I told them in the email about how one girl who was largely deaf, but with golden hair and big blue eyes was asked to stay.  Another girl, one of a twin, was asked to stay the last day.  Her other twin was more loud, "tomboyish" (in the most feminine sense of the word), and had darker hair and more makeup was left protesting.  She was told that she had to go home and finish school, while her mostly identical twin got showered with the honor of being asked to stay at HQ. (Her school was somehow able to be completed via distance at OakBrook)


When I contacted my mother by phone (a twice-a-year-if-that-occurrence) a week or so after, I mentioned the email to her and she voiced extreme reticence to not only believe the accusations, but to see G's horrendous teachings for what they were.  She felt that the testimonies were hearsay and few and far between and did not compromise his lectures and seminars.

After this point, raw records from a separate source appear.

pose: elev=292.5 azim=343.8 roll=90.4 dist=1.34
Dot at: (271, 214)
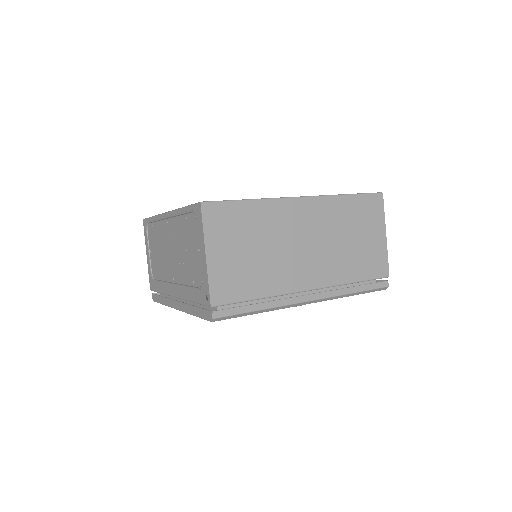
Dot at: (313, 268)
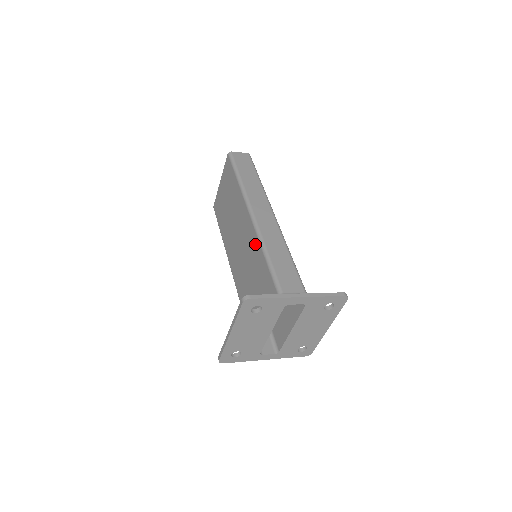
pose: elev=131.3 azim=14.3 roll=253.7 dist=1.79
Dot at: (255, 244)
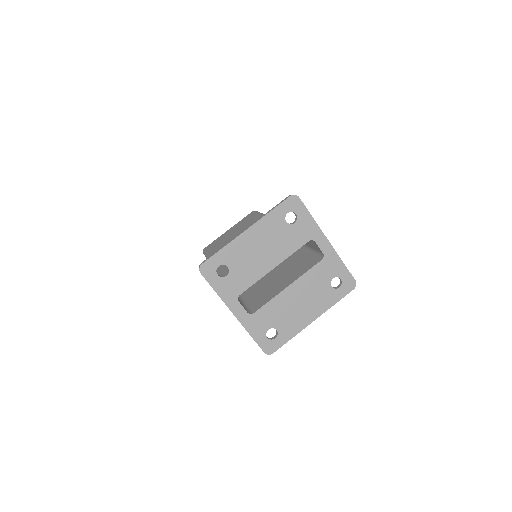
Dot at: occluded
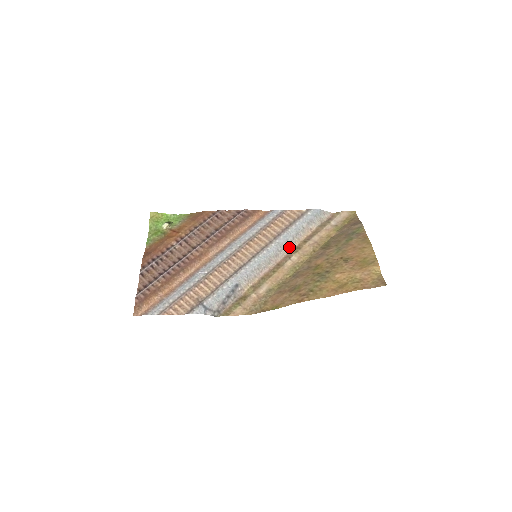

  She did not discount my story, but she apologized for putting such an expectation on a 19-year old.  I told her that I felt proud to be her emissary and was deeply disappointed that I was not able to help my family.  And then I told her something that nagged at me then like a mosquito bite and was obvious to me now: I KNEW that I WAS NOT THE REASON that there were problems in our family.  Yet I was made to feel responsible because of how G acted and the very pointed things he said, almost in those exact words, that I was.

Making children responsible for the sins of their families is heresy.  In fact, it is also abusive, cruel, and harmful to the children/adults themselves.
I think this is something that has yet to be fully addressed by places that focus more on g's theology.  But I know that it has been a constant thread for those of us with family.